> **TEXT SECTION**
○ ○ ○ ○ ○ ○ ○
It’s Abrupt Climate Change, Stupid

This is not how it was supposed to happen. The standard climate change predictions said that people in the tropics and the sub-tropics would be badly hurt by global warming long before the people living in the temperate zones, farther away from the equator, were feeling much pain at all.

That was unfair, because it was the people of the rich countries in the temperate zone – North America, Europe and Japan, mainly – who industrialised early and started burning large amounts of fossil fuel as long as two centuries ago. That’s how they got rich. Their emissions of carbon dioxide over the years account for 80 percent of the greenhouse gases of human origin that are now in the atmosphere, causing the warming, yet they get hurt least and last.

Well, what did you expect? The gods of climate are almost certainly sky gods, and sky gods are never fair. But they have always liked jokes, especially cruel ones, and they have come up with a great one this time. The people of the temperate zones are going to get hurt early after all, but not by gradual warming. Their weather is just going to get more and more extreme: heat waves, blizzards and flooding on an unprecedented scale.

“In 2012 we had the second wettest winter on record and this winter is a one-in-250-years event,” British opposition leader Ed Milliband told The Observer newspaper last Friday. “If you keep throwing the dice and you keep getting sixes then the dice are loaded. Something is going on.”
○ ○ ○ ○ ○ ○ ○
> **GIVEN ENTRIES**
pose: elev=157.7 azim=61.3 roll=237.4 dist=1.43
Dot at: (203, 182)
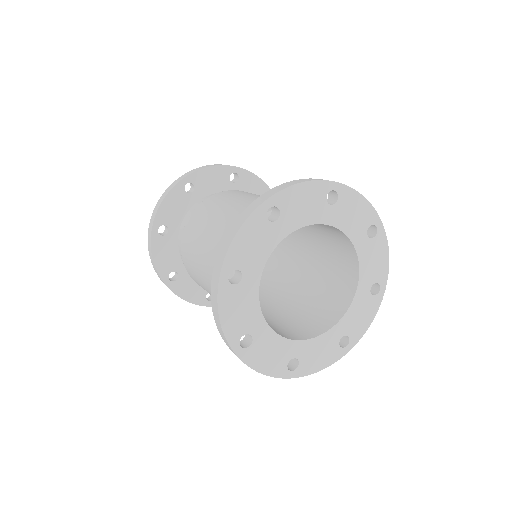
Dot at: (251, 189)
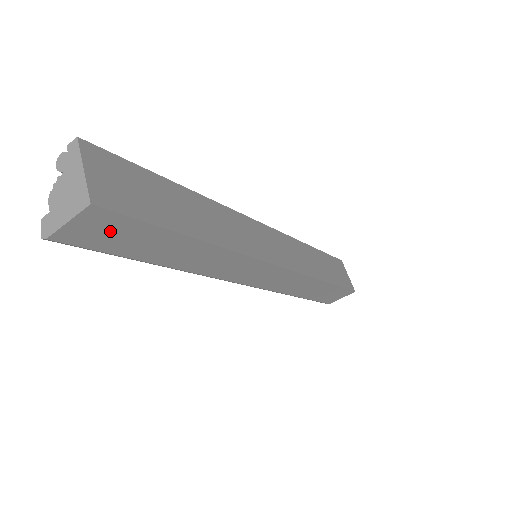
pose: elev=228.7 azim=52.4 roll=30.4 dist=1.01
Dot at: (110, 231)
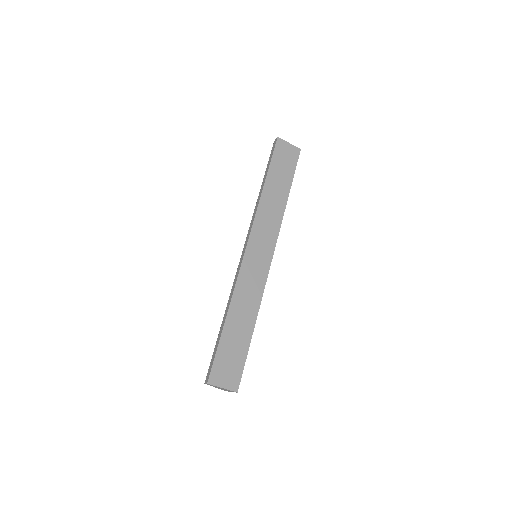
Dot at: occluded
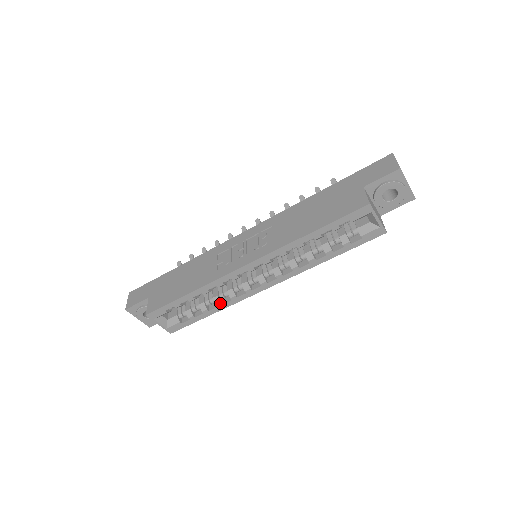
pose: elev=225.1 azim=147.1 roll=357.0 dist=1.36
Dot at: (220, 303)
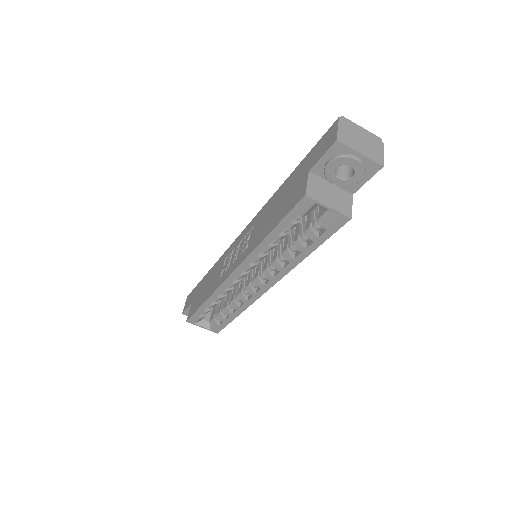
Dot at: (237, 306)
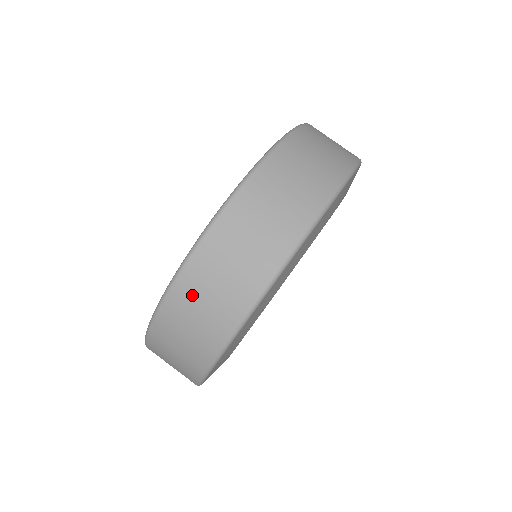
○ ○ ○ ○ ○ ○ ○
> **TASK**
Please quote the stretch from "This is not" through "pain at all." in the article on abrupt climate change. You can set the listing aside; it isn't needed.

> **ANSWER FOR THE TASK**
This is not how it was supposed to happen. The standard climate change predictions said that people in the tropics and the sub-tropics would be badly hurt by global warming long before the people living in the temperate zones, farther away from the equator, were feeling much pain at all.